Demikian diutarakan oleh Kasubdit IV Tipiter Ditreskrimsus Polda Babel, Kompol Siswantoro ditemui Rakyat Pos di gedung Ditreskrimsus, Selasa (5/3/2019).
“Iya, masih ditahan. Silahkan kalau mau lihat ke sel sana,” ungkapnya.
Penyidik Subdit IV, diakuinya, telah melengkapi segala kekurangan berkas perkara yang diminta oleh jaksa. Saat ini, kelengkapan tersebut telah dikembalikan lagi ke jaksa penuntut umum (JPU).
“Kemarin, memang masih P19 dan baru-baru ini sudah kita lengkapi ke kejaksaan. Secepatnya akan kita lakukan tahap 2, melimpahkan tersangka berikut barang bukti ke kejaksaan,” jelasnya.
Siawantoro berjanji akan memberitahukan kepada awak media jika kasus tersebut, nanti akan dilimpahkan ke kejaksaan.
“Nanti, kalau sudah P21 akan kami kasih tahu ya,” tukasnya.
Dilansir, proses penyidikan dugaan penyelundupan sebanyak 2.508 Kilogram (Kg) timah balok milik Aiptu Muhammad Lazim alias Aiptu LZ, hingga kini masih belum tuntas. Pasalnya, berkas 207 buah balok timah dengan rincian 157 batang dengan berat mulai dari belasan hingga 20 kilogram lebih dan 50 balok berupa lempengan setengah bola tersebut, masih ada kekurangan yang belum dilengkapi penyidik Subdit 4 Tipiter Ditreskrimsus Polda Babel.
Artinya, perkara penyelundupan 207 balok timah atau setara dengan Rp700 juta dengan modus ditumpuk dibawah barang rongsokan milik oknum anggota Polsek Pangkalanbaru ini, hingga kini penyidik masih melengkapi petunjuk yang diminta oleh jaksa atau P19.
“Untuk perkara 207 balik timah milik Aiptu Lazim ini masih P19,” ungkap Kasubdit IV Tipiter Ditreskrimsus Polda Babel, Kompol Siwantoro mewakili Direktur Reskrimsus (Dirreskrimsus), AKBP Indra Krismayadi kepada Rakyat Pos, Senin (11/2/2019).
Dilansir dalam berita sebelumnya, Erlangga (52) sopir truk kuning dengan nomor polisi Z 8754 WI yang mengangkut sebanyak 2,5 ton timah balok lebih dulu menjadi tersangka. Warga asal Kecamatan Pangkalbalam Kota Pangkalpinang itu telah meringkuk di dalam sel rutan Mapolda Babel pasca ditangkap.
“Sopir truk yang mengangkut 207 balok timah sekarang ini telah kami tetapkan sebagai tersangka (Tsk). Setelah menjalani pemeriksaan, memang dia (Erlangga) terlibat dan keuntungan dia dapat Rp7 ribu perkilogram jika dikalikan 2,5 ton mencapai Rp17 jutaan upah yang diterima,” ungkap Kasubdit 4 Tipiter AKBP I Wayan Riko Setiawan kala itu saat ditemui Rakyat Pos, Selasa (11/12/2018) silam.

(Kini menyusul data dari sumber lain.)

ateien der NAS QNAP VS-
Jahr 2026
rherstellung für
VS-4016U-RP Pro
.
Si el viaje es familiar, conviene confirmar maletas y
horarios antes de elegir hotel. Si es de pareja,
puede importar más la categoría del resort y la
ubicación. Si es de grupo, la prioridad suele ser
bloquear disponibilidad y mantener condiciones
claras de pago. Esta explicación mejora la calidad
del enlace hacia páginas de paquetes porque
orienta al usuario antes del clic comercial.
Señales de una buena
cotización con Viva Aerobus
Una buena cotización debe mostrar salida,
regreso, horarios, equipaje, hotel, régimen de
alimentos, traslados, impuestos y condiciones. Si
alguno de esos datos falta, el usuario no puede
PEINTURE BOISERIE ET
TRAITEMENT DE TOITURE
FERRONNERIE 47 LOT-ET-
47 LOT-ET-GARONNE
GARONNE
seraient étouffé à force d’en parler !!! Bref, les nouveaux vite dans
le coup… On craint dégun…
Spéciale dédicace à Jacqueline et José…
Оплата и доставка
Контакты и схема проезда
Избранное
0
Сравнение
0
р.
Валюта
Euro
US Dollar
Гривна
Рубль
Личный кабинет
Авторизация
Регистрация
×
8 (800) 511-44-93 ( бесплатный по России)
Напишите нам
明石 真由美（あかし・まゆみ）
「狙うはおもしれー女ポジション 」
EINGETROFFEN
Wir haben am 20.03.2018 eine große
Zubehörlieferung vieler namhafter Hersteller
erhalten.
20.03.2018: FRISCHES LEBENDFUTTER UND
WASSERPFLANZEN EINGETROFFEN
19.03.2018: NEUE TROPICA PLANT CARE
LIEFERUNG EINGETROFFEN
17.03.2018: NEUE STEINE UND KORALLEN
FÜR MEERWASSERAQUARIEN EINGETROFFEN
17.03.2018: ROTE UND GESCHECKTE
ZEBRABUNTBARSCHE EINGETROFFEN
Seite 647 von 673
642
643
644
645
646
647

Dikatakannya, Erlangga merupakan sopir spesialis yang sudah kesekian kalinya membawa barang selundupan berupa balok timah ke luar Pulau Bangka. Berdasarkan keterangan selama pemeriksaan, sopir tersebut mengaku sudah biasa membawa balok timah melalui Pelabuhan Pangkalbalam menumpang kapal roro.
Erlangga ditangkap Tim Penyelundupan di Pelabuhan Pangkalbalam saat menunggu kapal roro yang berlayar ke Jakarta, Senin (10/12/2018) sekitar pukul 05.30 WIB. Di dalam truknya, selain barang rongsokan ada 157 batang timah dengan berat belasan hingga 20 kilogram lebih dan 50 balok timah berbentuk lempengan setengah bola.
Balok timah sebanyak 207 buah itu, ditumpuk tepat di bawah muatan barang rongsokan guna mengecoh petugas kepolisian. Namun aparat yang curiga berhasil mengendus penyelundupan timah batangan itu dan membongkar truk.
Erlangga mengaku sudah tiga kali melakukan pengiriman balok timah ke Jakarta. Dan yang ditangkap adalah pengiriman keempat kalinya.
“Setelah mobil sampai di Jakarta, khusus barang rongsokan tersebut diturunkan di pabrik di jalan raya Prancis Dadap Tangerang. Setelah barang rongsokan diturunkan, baru sopir menunggu telepon dari orang yang akan mengambil timah balok tersebut,” jelas Wayan.
Selain Erlangga, polisi juga menetapkan satu orang tersangka lagi yakni oknum polisi Aiptu ML alias LZ (46) yang diakui sebagai pemilik 207 batangan timah berbagai bentuk tersebut.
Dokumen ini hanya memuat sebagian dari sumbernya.